- Theatrical release poster
- Directed by: Bronwen Hughes
- Written by: Bima Stagg
- Produced by: Hillard Elkins; Martin Katz; Chris Roland; Julia Verdin;
- Starring: Thomas Jane; Deborah Kara Unger; Ashley Taylor; David O'Hara; Dexter Fletcher; Marius Weyers;
- Cinematography: Jess Hall
- Edited by: Robert Ivison
- Music by: David Holmes
- Production companies: Grosvenor Park Productions; Seven Arts Pictures;
- Distributed by: ApolloProMedia GmbH & Co. 1. Filmproduktion KG
- Release dates: 6 September 2003 (TIFF); 10 October 2003 (South Africa);
- Running time: 110 minutes
- Country: South Africa
- Budget: $15 million
- Box office: $296,584

= Stander (film) =

Stander is a 2003 South African biographical film directed by Bronwen Hughes, about Captain André Stander, a South African police officer turned bank robber, starring Thomas Jane, who initially turned down the role. The filmmakers were able to talk to Allan Heyl, one of Stander's accomplices who was still imprisoned; Cor van Deventer, his police partner; and the warden of the prison where André was incarcerated.

### Directions
A – List every cast member named under "Starring" in the article on the film Stander.
B – Carry on writing the article on the film Stander, beginning after its final sentence.
The records that follow come from a separate source and are not part of the Stander article.

### Data for analysis

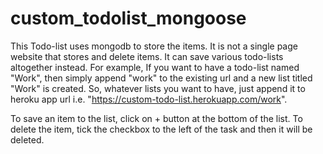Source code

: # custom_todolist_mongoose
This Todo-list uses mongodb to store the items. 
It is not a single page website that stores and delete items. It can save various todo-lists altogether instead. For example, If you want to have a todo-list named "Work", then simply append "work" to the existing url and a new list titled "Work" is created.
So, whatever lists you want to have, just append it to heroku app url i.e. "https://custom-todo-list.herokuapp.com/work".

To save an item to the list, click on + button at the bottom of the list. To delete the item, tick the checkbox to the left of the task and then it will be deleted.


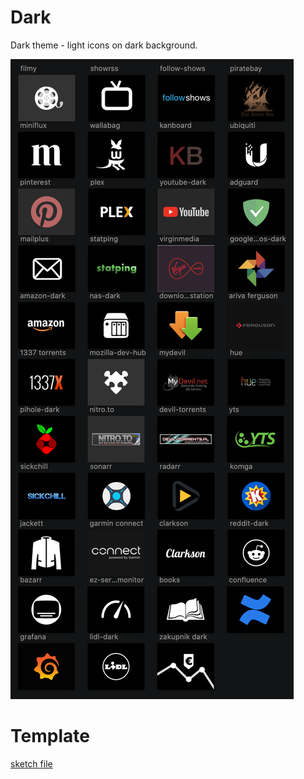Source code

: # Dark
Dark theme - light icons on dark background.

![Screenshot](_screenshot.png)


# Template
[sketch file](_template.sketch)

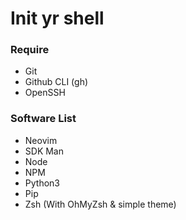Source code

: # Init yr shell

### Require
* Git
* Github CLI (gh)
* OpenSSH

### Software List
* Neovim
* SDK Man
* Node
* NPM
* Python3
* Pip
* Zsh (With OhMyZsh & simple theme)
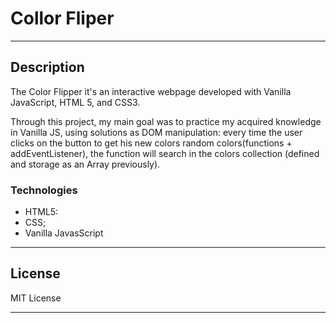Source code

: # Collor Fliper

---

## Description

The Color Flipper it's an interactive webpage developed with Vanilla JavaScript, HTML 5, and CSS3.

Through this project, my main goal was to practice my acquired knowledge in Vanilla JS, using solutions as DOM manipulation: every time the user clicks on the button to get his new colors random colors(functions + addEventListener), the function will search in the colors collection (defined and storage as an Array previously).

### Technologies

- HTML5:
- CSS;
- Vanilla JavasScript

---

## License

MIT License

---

### Answers to each task
A – Thomas Jane, Deborah Kara Unger, Ashley Taylor, David O'Hara, Dexter Fletcher, Marius Weyers

B –
==Plot==
André Stander is an officer for the South African Police, newly married with a rising reputation as the youngest captain on the force. In 1976, he and his partner are assigned along with other officers to a protest duty in the wake of the Soweto uprising. In the chaos of one of the peaceful protests in Thembisa, Stander shoots and kills a young, unarmed protester, which deeply affects him and causes him to become disillusioned with the apartheid system. One day on his lunch break, Stander decides to spontaneously walk in and rob a bank. He thoroughly enjoys the rush and decides to embark on a spree of bank robberies for the next four years, even responding to one in his official capacity as a police officer. In the wake of these robberies, Cor Van Deventer, Stander's partner, leads a team assigned to take down the new bank robber. Eventually being able to see through Stander's disguises, Van Deventer's team finally makes the arrest in 1980. Stander is stripped of his position and sentenced to 32 years in prison.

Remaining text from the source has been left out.